Several years ago an American oil company, Rosetta Resources Incorporated, based in Houston, Texas acquired 20,000 acres of Alberta basin lease land from the Blackfeet Nation in Montana.  In 2009, Rosetta drilled on this property a vertical exploratory well, Gunshot 31-V16, and discovered oil saturated core samples.  Logging verified oil in four separate zones and quantities were insufficient for commercial production.

 

Rosetta followed up with another vertical well to a depth of 4837 feet and in the midst, the drill rig operators changed the drill bit angle and continued at a lateral depth to over 4100 feet. In reality, Tribal Gunsight 31-16H was transformed into a horizontal well.  When drilling was completed, it had a total measured depth of 9206 feet. This well was fractured and completed and seemed to be a viable producer based on rumor.  Rosetta didn’t disclose publically the well’s production.

 

Following the completion of the horizontal well, Rosetta drilled three delineation vertical wells spaced approximately 28 miles apart.
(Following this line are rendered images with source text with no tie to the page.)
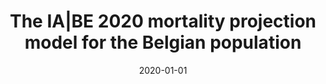 ---
title: "The IA&#124;BE 2020 mortality projection model for the Belgian population"
collection: publications
permalink: /publication/2020-iabe2020
date: 2020-01-01
paperurl: '/files/papers/report_iabe_2020.pdf'
pubtype: 'external'
citation: 'Antonio, K., Devriendt, S. & Robben, J. (2020). The IA|BE 2020 mortality projection
model for the Belgian population. Published by the Institute of Actuaries in Belgium.'
---
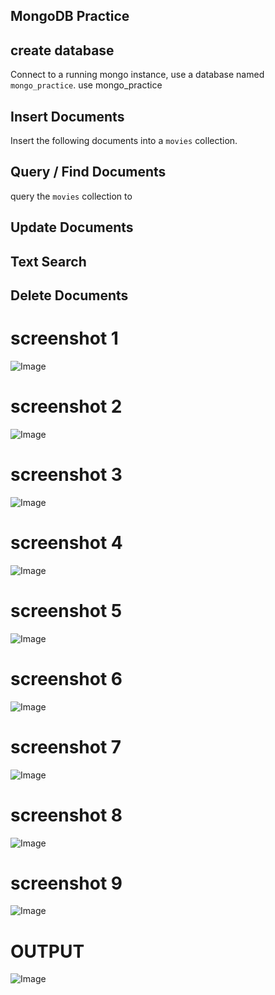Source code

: ## MongoDB Practice

## create database
Connect to a running mongo instance, use a database named `mongo_practice`.
use mongo_practice

## Insert Documents
Insert the following documents into a `movies` collection.

## Query / Find Documents
query the `movies` collection to

## Update Documents

## Text Search

## Delete Documents

# screenshot 1
![Image](https://github.com/user-attachments/assets/0f9dbf54-7c45-4bbd-944c-7f37f26a8b2f)

# screenshot 2  
![Image](https://github.com/user-attachments/assets/b5ba9551-dbfa-4a0c-bbc8-e1ea2bf3a076)

# screenshot 3
![Image](https://github.com/user-attachments/assets/6397265f-53fc-4020-ba82-e1dc3134bb9c)

# screenshot 4
![Image](https://github.com/user-attachments/assets/75e5fe6c-6b6e-492b-bdbb-44d9fd7575a6)

# screenshot 5
![Image](https://github.com/user-attachments/assets/1a9f4116-1fd8-41d8-9a39-e5330892abd5)

# screenshot 6
![Image](https://github.com/user-attachments/assets/29940f0e-2a4f-485c-91e8-e2e05078e23f)

# screenshot 7
![Image](https://github.com/user-attachments/assets/89ee1f24-debe-4a2b-98ad-9ddb64520345)

# screenshot 8
![Image](https://github.com/user-attachments/assets/968fd038-1393-4c08-8228-6732e753234e)

# screenshot 9
![Image](https://github.com/user-attachments/assets/0e6967da-5703-4380-8053-1310f7504d01)

# OUTPUT
![Image](https://github.com/user-attachments/assets/0114f887-de27-47bc-baf1-1b6f97ea1849)
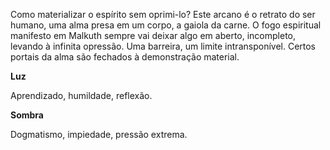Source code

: Como materializar o espírito sem oprimi-lo? Este arcano é o retrato do ser
humano, uma alma presa em um corpo, a gaiola da carne. O fogo espiritual
manifesto em Malkuth sempre vai deixar algo em aberto, incompleto, levando à
infinita opressão. Uma barreira, um limite intransponível. Certos portais da
alma são fechados à demonstração material.

**Luz**

Aprendizado, humildade, reflexão.

**Sombra**

Dogmatismo, impiedade, pressão extrema.


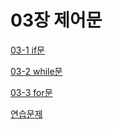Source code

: # 03장 제어문

[03-1 if문](03%E1%84%8C%E1%85%A1%E1%86%BC%20%E1%84%8C%E1%85%A6%E1%84%8B%E1%85%A5%E1%84%86%E1%85%AE%E1%86%AB%20855d8c1da14948338aa0f20e3104e4da/03-1%20if%E1%84%86%E1%85%AE%E1%86%AB%201a4da54292894f66beea278892605d4b.md)

[03-2 while문](03%E1%84%8C%E1%85%A1%E1%86%BC%20%E1%84%8C%E1%85%A6%E1%84%8B%E1%85%A5%E1%84%86%E1%85%AE%E1%86%AB%20855d8c1da14948338aa0f20e3104e4da/03-2%20while%E1%84%86%E1%85%AE%E1%86%AB%208819034c5ae54d8abe9ebb9f49b5f601.md)

[03-3 for문](03%E1%84%8C%E1%85%A1%E1%86%BC%20%E1%84%8C%E1%85%A6%E1%84%8B%E1%85%A5%E1%84%86%E1%85%AE%E1%86%AB%20855d8c1da14948338aa0f20e3104e4da/03-3%20for%E1%84%86%E1%85%AE%E1%86%AB%2042dc04dda52d4fef963ab3194807171b.md)

[연습문제](03%E1%84%8C%E1%85%A1%E1%86%BC%20%E1%84%8C%E1%85%A6%E1%84%8B%E1%85%A5%E1%84%86%E1%85%AE%E1%86%AB%20855d8c1da14948338aa0f20e3104e4da/%E1%84%8B%E1%85%A7%E1%86%AB%E1%84%89%E1%85%B3%E1%86%B8%E1%84%86%E1%85%AE%E1%86%AB%E1%84%8C%E1%85%A6%202cfcb9fa9ee64588ba31b8fcf14b8531.md)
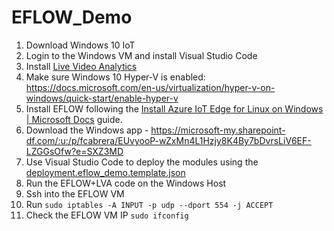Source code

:# EFLOW_Demo

1. Download Windows 10 IoT
2. Login to the Windows VM and install Visual Studio Code
3. Install [Live Video Analytics](https://docs.microsoft.com/en-us/azure/media-services/live-video-analytics-edge/get-started-detect-motion-emit-events-quickstart)
4. Make sure Windows 10 Hyper-V is enabled: https://docs.microsoft.com/en-us/virtualization/hyper-v-on-windows/quick-start/enable-hyper-v
5. Install EFLOW following the [Install Azure IoT Edge for Linux on Windows | Microsoft Docs](https://docs.microsoft.com/en-us/azure/iot-edge/how-to-install-iot-edge-on-windows?view=iotedge-2018-06&tabs=windowsadmincenter) guide.
6. Download the Windows app - https://microsoft-my.sharepoint-df.com/:u:/p/fcabrera/EUvyooP-wZxMn4L1Hzjy8K4By7bDvrsLiV6EF-LZGGsOfw?e=SXZ3MD
7. Use Visual Studio Code to deploy the modules using the [deployment.eflow_demo.template.json](./deployment.eflow_demo.template.json)
8. Run the EFLOW+LVA code on the Windows Host
9. Ssh into the EFLOW VM 
10. Run `sudo iptables -A INPUT -p udp --dport 554 -j ACCEPT`
11. Check the EFLOW VM IP `sudo ifconfig`
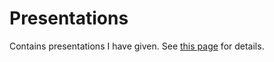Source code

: # Presentations

Contains presentations I have given. See
[this page](SteveLane.github.io/Presentations) for details.
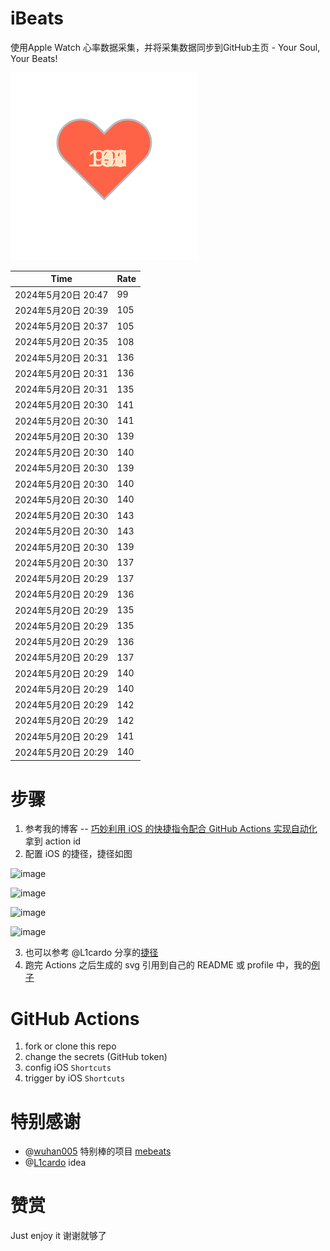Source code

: # iBeats
使用Apple Watch 心率数据采集，并将采集数据同步到GitHub主页 - Your Soul, Your Beats!

![](./files/heart.svg)

<!--START_SECTION:my_heart_rate-->
| Time | Rate | 
 | ---- | ---- | 
| 2024年5月20日 20:47 | 99 |
| 2024年5月20日 20:39 | 105 |
| 2024年5月20日 20:37 | 105 |
| 2024年5月20日 20:35 | 108 |
| 2024年5月20日 20:31 | 136 |
| 2024年5月20日 20:31 | 136 |
| 2024年5月20日 20:31 | 135 |
| 2024年5月20日 20:30 | 141 |
| 2024年5月20日 20:30 | 141 |
| 2024年5月20日 20:30 | 139 |
| 2024年5月20日 20:30 | 140 |
| 2024年5月20日 20:30 | 139 |
| 2024年5月20日 20:30 | 140 |
| 2024年5月20日 20:30 | 140 |
| 2024年5月20日 20:30 | 143 |
| 2024年5月20日 20:30 | 143 |
| 2024年5月20日 20:30 | 139 |
| 2024年5月20日 20:30 | 137 |
| 2024年5月20日 20:29 | 137 |
| 2024年5月20日 20:29 | 136 |
| 2024年5月20日 20:29 | 135 |
| 2024年5月20日 20:29 | 135 |
| 2024年5月20日 20:29 | 136 |
| 2024年5月20日 20:29 | 137 |
| 2024年5月20日 20:29 | 140 |
| 2024年5月20日 20:29 | 140 |
| 2024年5月20日 20:29 | 142 |
| 2024年5月20日 20:29 | 142 |
| 2024年5月20日 20:29 | 141 |
| 2024年5月20日 20:29 | 140 |

<!--END_SECTION:my_heart_rate-->

# 步骤
1. 参考我的博客 -- [巧妙利用 iOS 的快捷指令配合 GitHub Actions 实现自动化](https://github.com/yihong0618/gitblog/issues/198) 拿到 action id
2. 配置 iOS 的捷径，捷径如图

![image](https://user-images.githubusercontent.com/15976103/122154218-0db0b480-ce97-11eb-93bb-5aec07c558dc.png)

![image](https://user-images.githubusercontent.com/15976103/122154236-186b4980-ce97-11eb-8e4b-70551a0391ae.png)

![image](https://user-images.githubusercontent.com/15976103/122154268-2d47dd00-ce97-11eb-902e-3acf292265a9.png)

![image](https://user-images.githubusercontent.com/15976103/122174055-fa144680-ceb4-11eb-9be2-3eb83cd516f7.png)

3. 也可以参考 @L1cardo 分享的[捷径](https://www.icloud.com/shortcuts/6ab6047b459c41ad822ad6b94b1c03d4)
4. 跑完 Actions 之后生成的 svg 引用到自己的 README 或 profile 中，我的[例子](https://github.com/yihong0618) 

# GitHub Actions

1. fork or clone this repo
2. change the secrets (GitHub token)
3. config iOS `Shortcuts` 
4. trigger by iOS `Shortcuts`

# 特别感谢
- @[wuhan005](https://github.com/wuhan005) 特别棒的项目 [mebeats](https://github.com/wuhan005/mebeats)
- @[L1cardo](https://github.com/L1cardo) idea

# 赞赏
Just enjoy it
谢谢就够了

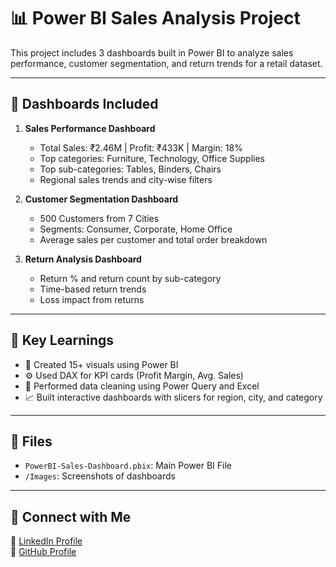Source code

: # 📊 Power BI Sales Analysis Project

This project includes 3 dashboards built in Power BI to analyze sales performance, customer segmentation, and return trends for a retail dataset.

---

## 🔹 Dashboards Included

1. **Sales Performance Dashboard**
   - Total Sales: ₹2.46M | Profit: ₹433K | Margin: 18%
   - Top categories: Furniture, Technology, Office Supplies
   - Top sub-categories: Tables, Binders, Chairs
   - Regional sales trends and city-wise filters

2. **Customer Segmentation Dashboard**
   - 500 Customers from 7 Cities
   - Segments: Consumer, Corporate, Home Office
   - Average sales per customer and total order breakdown

3. **Return Analysis Dashboard**
   - Return % and return count by sub-category
   - Time-based return trends
   - Loss impact from returns

---

## 🧠 Key Learnings

- 📌 Created 15+ visuals using Power BI
- ⚙️ Used DAX for KPI cards (Profit Margin, Avg. Sales)
- 🧹 Performed data cleaning using Power Query and Excel
- 📈 Built interactive dashboards with slicers for region, city, and category

---

## 📁 Files

- `PowerBI-Sales-Dashboard.pbix`: Main Power BI File
- `/Images`: Screenshots of dashboards

---

## 🔗 Connect with Me

🔹 [LinkedIn Profile](https://www.linkedin.com/in/giramoni-rajeev-prakash-29072ba6/)  
🔹 [GitHub Profile](https://github.com/Grajeevgithub)
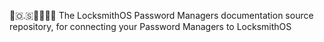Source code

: 🔐️🇴.🇸🔑️👨‍💼️📖️ The LocksmithOS Password Managers documentation source repository, for connecting your Password Managers to LocksmithOS 
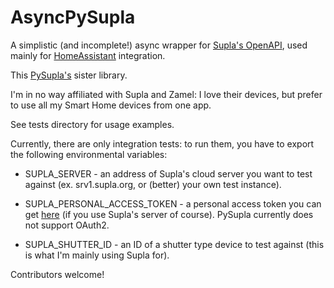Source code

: AsyncPySupla
=======

A simplistic (and incomplete!) async wrapper for [Supla's OpenAPI](https://cloud.supla.org/api/docs.html), used mainly for [HomeAssistant](https://www.home-assistant.io/) integration.

This [PySupla's](https://github.com/mwegrzynek/pysupla) sister library.

I'm in no way affiliated with Supla and Zamel: I love their devices, but prefer to use all my Smart Home devices from one app.

See tests directory for usage examples.

Currently, there are only integration tests: to run them, you have to export the following environmental variables:

* SUPLA_SERVER - an address of Supla's cloud server you want to test against (ex. srv1.supla.org, or (better) your own test instance).

* SUPLA_PERSONAL_ACCESS_TOKEN - a personal access token you can get [here](https://cloud.supla.org/integrations/tokens) (if you use Supla's server of course). PySupla currently does not support OAuth2.

* SUPLA_SHUTTER_ID - an ID of a shutter type device to test against (this is what I'm mainly using Supla for).

Contributors welcome!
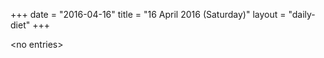 +++
date = "2016-04-16"
title = "16 April 2016 (Saturday)"
layout = "daily-diet"
+++


\<no entries\>

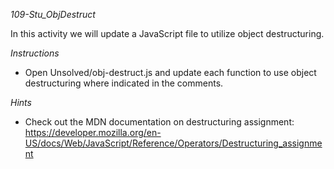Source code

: *109-Stu_ObjDestruct*

In this activity we will update a JavaScript file to utilize object destructuring.

*Instructions*

* Open Unsolved/obj-destruct.js and update each function to use object destructuring where indicated in the comments.

*Hints*

* Check out the MDN documentation on destructuring assignment: https://developer.mozilla.org/en-US/docs/Web/JavaScript/Reference/Operators/Destructuring_assignment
Cores and logging samples were studied and company geological engineers evaluated the reserves to hold 12.5 million barrels in place on the company holdings.

 

The Rosetta oil find was touted by the media to be a part of the Bakken extension. It sparked immediate interest on both sides of the border. On the Montana side, Newfield Exploration, Murphy Oil, and Quicksilver Resources jumped at the opportunity, each accumulated significant land acquisitions. They were later joined by Abraxas Petroleum, Anschutz, and Stone Energy Corporation. Many more have jumped onto the bandwagon since.

 

North of the border, Crescent Point Energy and EnCana Corporation loaded up on sizable holdings. It is estimated that Crescent Point holds in excess of half a million acres and EnCana has approximately 650,000 acres. Bowood Energy holds 65,880 acres and DeeThree has scrounged up 108,000 acres.

 

Interest in the area is building even though there is no evidence of a real major oil discovery. Clearly, the biggest winner is the government of Alberta. It has raked in almost $200 million in land sales for the southern basin in the past ten months.

 

Land sales on the Alberta side have been as high as $1800 per acre. South of the border sales have been much lower and range from $1.50 to $1300 per acre; the average Montana leases sell at $100 to $200.

 

Several rumors on the American side have surfaced that one of the horizontal wells drilled by Newfield Exploration Company was producing almost 100 barrels per day.  These hearsays were based on the number of holding tanks placed beside the well; this is hardly proof as to the well’s production numbers.

 

Time will tell whether the Alberta southern basin is a significant or viable discovery. The potential is there but many questions remain. It’s still a speculators play but… notable companies such as Crescent Point, EnCana, and Murphy Oil rarely commit large expenditures into exploration if odds of success are not favorable.